[ARTICLE]
────────────────────

Models for macrobenthos and megabenthos were run for spring and fall using all spatial and spatio-temporal random effects, and three catchability covariates: mean predator length at the location, number of predator species at the location, and bottom temperature at the location.
See workflow document for details.
# from each output folder in pyindex,
outdir <- here::here("pyindex")
moddirs <- list.dirs(outdir)
moddirs <- moddirs[-1]
Spatial coverage for stomachs in fall, both groups (same set of predators, same stations)
mapfall <- paste0(moddirs[1], "/Data_by_year.png")
knitr::include_graphics(mapfall)
Spatial coverage for stomachs in spring, both groups (same set of predators, same stations)
mapspring <- paste0(moddirs[2], "/Data_by_year.png")
knitr::include_graphics(mapspring)
See workflow document for details.
stratlook <- data.frame(Stratum = c("Stratum_1",
"Stratum_2",
"Stratum_3",
"Stratum_4",
"Stratum_5"),
Region = c("AllEPU",
"MAB",
"GB",
"GOM",
"SS"))
# function to apply extracting info
getmodindex <- function(d.name){
# read settings
modpath <- stringr::str_split(d.name, "/", simplify = TRUE)
modname <- modpath[length(modpath)]
index <- read.csv(file.path(d.name, "Index.csv"))
# return model indices as a dataframe
out <- data.frame(modname = modname,
index
)
return(out)
}
modcompareindex <- purrr::map_dfr(moddirs, getmodindex)
splitoutput <- modcompareindex %>%
dplyr::mutate(Season = modname |> map(str_split, pattern = "_") |> map_chr(c(1,2))) %>%
dplyr::mutate(Data = modname |> map(str_split, pattern = "_") |> map_chr(c(1,1))) %>%
dplyr::left_join(stratlook) %>%
dplyr::filter(Region %in% c("GOM", "GB", "MAB","SS", "AllEPU"))
benthosmax <- max(splitoutput$Estimate)
benthostsmean <- splitoutput %>%
dplyr::group_by(modname, Region) %>%
dplyr::mutate(fmean = mean(Estimate))
Do we have ecodata trends in any time series? Some.
Driven by early 80s spike?

────────────────────

[SHORT EXERCISE A] In the benthos modeling page, which three catchability covariates were used in the models?
[SHORT EXERCISE B] According to the benthos modeling page, why does one spatial coverage map for each season serve both groups?
[SHORT EXERCISE C] Copy the part of the benthos modeling page starting at "modname <- modpath[length(modpath)]" and ending at "return(out)".

[DATASET EXTRACT]
────────────────────

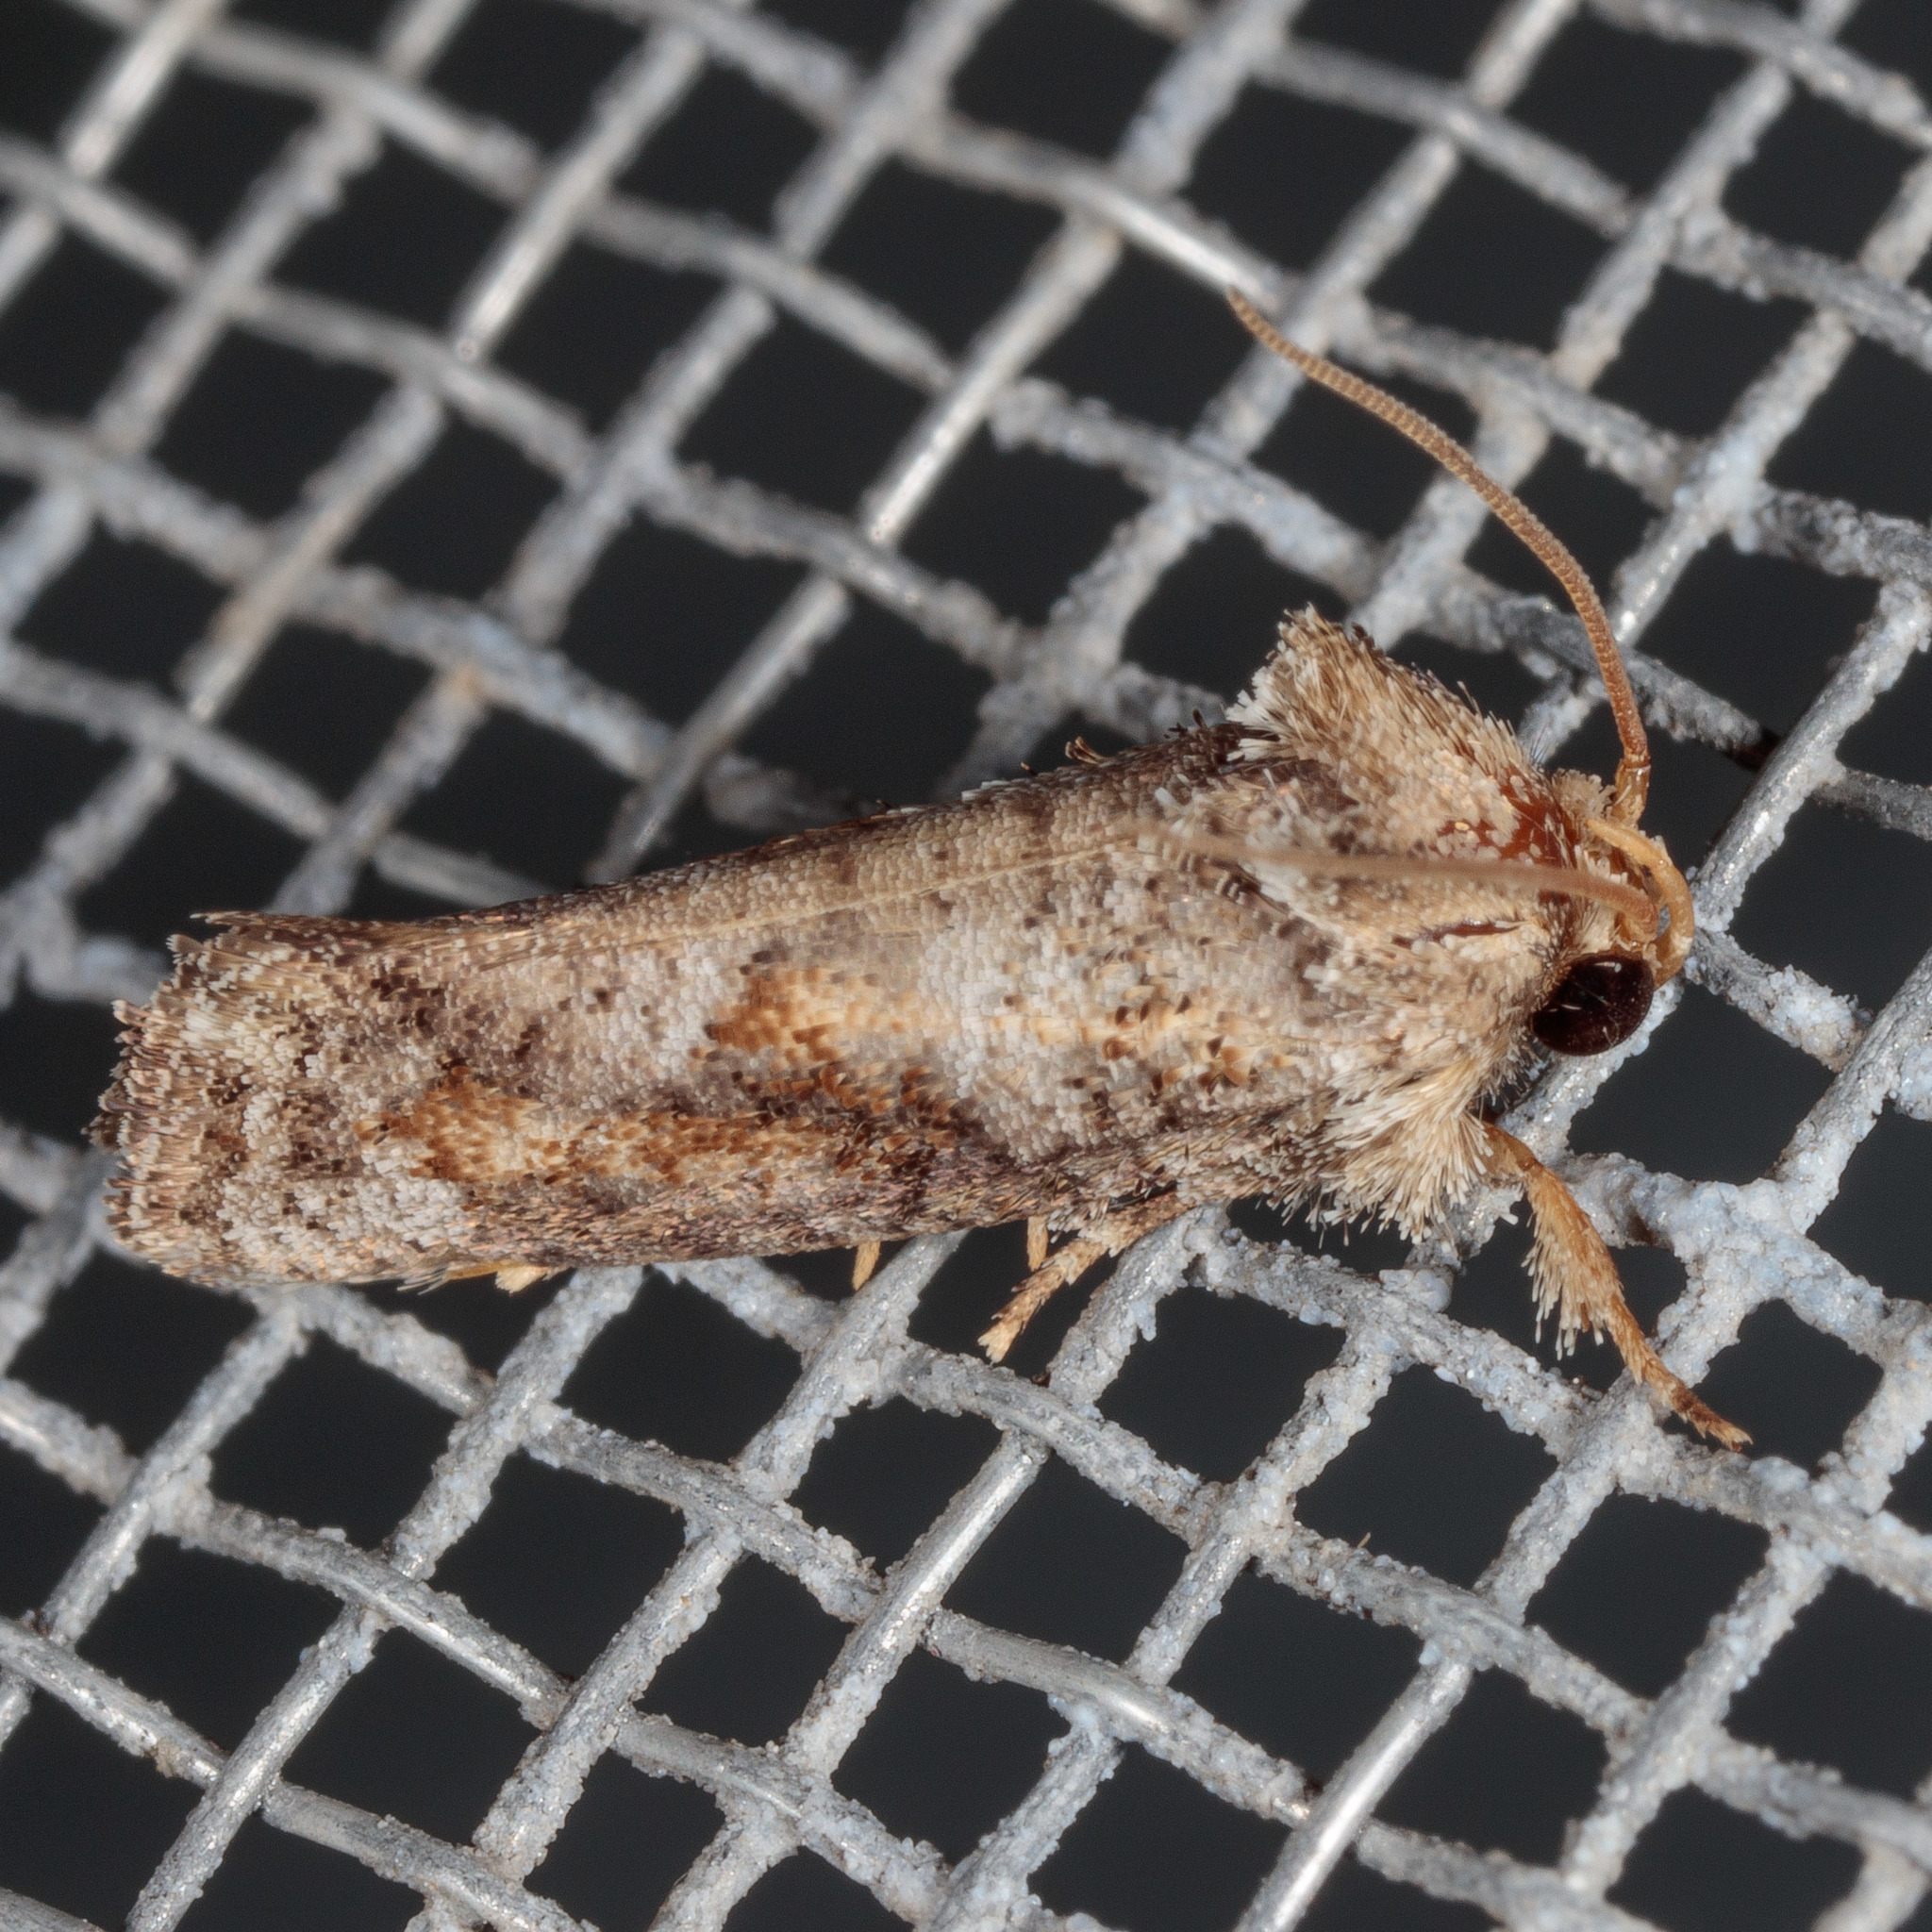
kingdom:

────────────────────

[FULL RESPONSE A] Mean predator length at the location, number of predator species at the location, and bottom temperature at the location.

[FULL RESPONSE B] Both groups use the same set of predators and the same stations, so one map per season shows the stomach coverage for both.

[FULL RESPONSE C]
modname <- modpath[length(modpath)]
index <- read.csv(file.path(d.name, "Index.csv"))
# return model indices as a dataframe
out <- data.frame(modname = modname,
index
)
return(out)